Functional communication changes what happens next. It is broader than requesting objects and broader than speech.
The American Speech-Language-Hearing Association describes AAC across the lifespan and includes gestures, signs, objects, pictures, writing, boards, and speech-generating devices. Its guidance says AAC users should always have access to their communication tools and highlights expression of wants, needs, feelings, ideas, social closeness, information exchange, and etiquette (ASHA AAC Practice Portal).
Printable message bank by function
Choose messages that matter now. Use the person’s established language and communication system.
Request and choice
- I want ___
- More
- Different
- This one / that one
- My turn
- Can we ___?
Refusal and boundaries
- No
- Stop
- Not that
- Don’t touch
- More space
- I don’t want to talk
- I changed my mind
Help and repair
- Help
- Show me
- Say it again
- I don’t understand
- That’s not what I meant
- Look here
- I need another way to say it
Regulation and pacing
- Break
- Wait
- More time
- Too loud / bright / close
- Quieter place
- Headphones
- Finished
Information
- What is happening?
- Where are we going?
- How long?
- Who will be there?
- What changed?
- When is ___?
Social connection
- Look at this
- I like ___
- I don’t like ___
- That’s funny
- Tell me about ___
- I need alone time
- I want to join
Safety
- It hurts
- I feel sick
- I am lost
- I need a trusted adult
- Call ___
- I don’t feel safe
Message planning worksheet
| Situation | Current message or behavior | Needed message | Communication form/location | Partner response |
|---|---|---|---|---|
The last column is essential. A message is not functional if partners do not notice it, understand it, or respond consistently.
Build access before practice
Check:
- Can the person physically reach or navigate the message?
- Is it available in every relevant setting?
- Do partners recognize non-speech attempts?

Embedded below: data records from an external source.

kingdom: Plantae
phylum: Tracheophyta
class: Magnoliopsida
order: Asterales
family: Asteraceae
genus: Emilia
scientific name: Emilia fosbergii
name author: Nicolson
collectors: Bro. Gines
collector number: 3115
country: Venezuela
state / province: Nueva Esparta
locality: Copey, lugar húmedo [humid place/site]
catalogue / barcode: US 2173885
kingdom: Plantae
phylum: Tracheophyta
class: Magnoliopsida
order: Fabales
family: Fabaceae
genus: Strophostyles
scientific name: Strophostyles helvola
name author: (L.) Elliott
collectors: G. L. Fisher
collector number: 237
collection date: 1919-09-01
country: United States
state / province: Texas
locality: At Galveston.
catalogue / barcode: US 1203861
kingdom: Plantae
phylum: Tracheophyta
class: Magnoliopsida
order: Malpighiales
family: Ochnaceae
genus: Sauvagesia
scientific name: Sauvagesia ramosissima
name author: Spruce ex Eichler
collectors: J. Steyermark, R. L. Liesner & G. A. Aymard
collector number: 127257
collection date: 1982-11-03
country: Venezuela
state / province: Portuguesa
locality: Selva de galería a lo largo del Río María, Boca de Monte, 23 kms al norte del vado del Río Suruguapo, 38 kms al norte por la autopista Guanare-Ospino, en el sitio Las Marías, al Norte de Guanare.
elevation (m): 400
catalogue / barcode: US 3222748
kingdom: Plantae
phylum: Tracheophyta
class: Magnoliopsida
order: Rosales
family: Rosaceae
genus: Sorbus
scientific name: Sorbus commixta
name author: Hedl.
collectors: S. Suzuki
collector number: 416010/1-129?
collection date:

- Does the system include refusal, pain, and repair—not only preferred items?
- Is there enough time to compose the message?
- Is a low-tech backup available for charging, noise, water, transport, or device failure?
Do not require a person to prove readiness for AAC. ASHA describes a range of unaided, low-tech, and high-tech options and collaborative assessment across access, language, participation, and communication needs.
Model without taking over
Partners can point to or select a small number of relevant words while speaking naturally. This is often called augmented input or aided language modeling.
Model on a partner board or, with permission, briefly on the user’s system. Do not hold the device out of reach, physically force selections, or turn every model into a demand to copy.
Example:
The blender is loud. The partner points to “too loud” and “stop” while saying, “Too loud. We can stop.” Then the partner stops it.
The adult response gives the message meaning.
Expand without rejecting the first message
If the person uses “help,” respond first, then model “help open” or “help find.” If they use “no,” honor the boundary and clarify what is negotiable. Expansion should make communication more efficient, not delay access until grammar is perfect.
Communication-partner checklist
- The system stays within reach.
- I wait long enough for navigation and motor response.
- I acknowledge gestures, body movement, speech, sign, writing, and AAC.
- I respond to refusal and pain messages.
- I model more language than I require.
- I avoid testing every symbol.
- I know the low-tech backup.
- I involve the AAC user in changes to vocabulary and layout.
Seek an SLP with AAC competence for individualized access assessment, reliable yes/no, symbol or literacy needs, motor access, device funding, or a system that is not meeting the person’s communication needs.